• _Consigne_
Reproduisez à l'identique le passage de l'entretien sur les débuts de la Famicom qui commence aux mots contenant « Tout fut prêt » et s'arrête après « depuis le départ. ».

• _Texte_
3. Les débuts difficiles de la Famicom

Iwata :

Xevious qui avait fait un tabac dans les salles d’arcade fut alors commercialisé sur Famicom et cela fit grand bruit mais, à l’époque, les éditeurs tiers fabriquaient et distribuaient les cartouches de jeu eux-mêmes, n’est-ce pas ?

Imanishi :

Tout à fait. Le marché des licences n’existait pas encore. Bien entendu, à mesure que la réputation de la Famicom croissait et que les ventes augmentaient, on entendait de plus en plus souvent dire : « Nous allons faire un jeu pour votre console ! » N’ayant aucun brevet sur le logiciel de la Famicom, nous ne pouvions traiter ces requêtes que sous l’angle des marques commerciales en disant : « Le Family Computer System est une marque commerciale de Nintendo. » Cependant, la réalisation de jeu par de nombreuses autres sociétés n’était pas sans risque. Lorsque Atari Inc. lança sa console aux États-Unis, cela entraîna la déroute Atari11 et un effondrement du marché du jeu. 11La déroute Atari : en 1977, la société américaine Atari Inc. commercialisa une console extrêmement populaire, l’Atari VCS. La surproduction de jeux de qualité médiocre aurait entraîné une réduction rapide des ventes à la fin de l’année 1982, entraînant ainsi la fin du boom du jeu vidéo.

Iwata :

Il existe plusieurs théories sur la déroute Atari, mais il est certain que la surproduction de jeux de qualité médiocre conduisit les consommateurs à ne plus croire en l’industrie du jeu. Nous voulions donc à tout prix éviter que ce cauchemar ne se reproduise.

Imanishi :

J’avais vraiment peur qu’il ne se passe quelque chose de semblable et, finalement, une société édita une cartouche défectueuse qui dut être retirée du marché.

Iwata :

De nombreuses sociétés produisaient indépendamment leurs propres cartouches et Nintendo ne pouvait pas garantir leur qualité. Les problèmes se posèrent rapidement.

Imanishi :

Tout à fait. Nintendo reçut de nombreuses plaintes. Nous avons reconnu que c’était un gros problème et nous devions trouver une solution. Nintendo décida donc de mettre en place un système de licence Famicom selon lequel Nintendo fabriquerait les cartouches et garantirait la qualité.

Iwata Asks
Iwata :

Et quand était-ce ?

Imanishi :

Tout fut prêt aux alentours de janvier 1986.

Iwata :

Il vous a fallu environ 3 années et demie après la sortie de la Famicom pour le mettre en place.

Imanishi :

Il s’est passé tant de choses après la sortie de la Famicom... (avec une certaine émotion) C’était une période très difficile.

Iwata :

En tout, la Famicom s’est vendue à plus de 60 millions d’exemplaires dans le monde entier, mais ça ne signifie pas que tout s’est bien passé depuis le départ.

• _Section des données_

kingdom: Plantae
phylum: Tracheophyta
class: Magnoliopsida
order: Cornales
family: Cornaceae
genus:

• _Réponse complète_
Tout fut prêt aux alentours de janvier 1986.

Iwata :

Il vous a fallu environ 3 années et demie après la sortie de la Famicom pour le mettre en place.

Imanishi :

Il s’est passé tant de choses après la sortie de la Famicom... (avec une certaine émotion) C’était une période très difficile.

Iwata :

En tout, la Famicom s’est vendue à plus de 60 millions d’exemplaires dans le monde entier, mais ça ne signifie pas que tout s’est bien passé depuis le départ.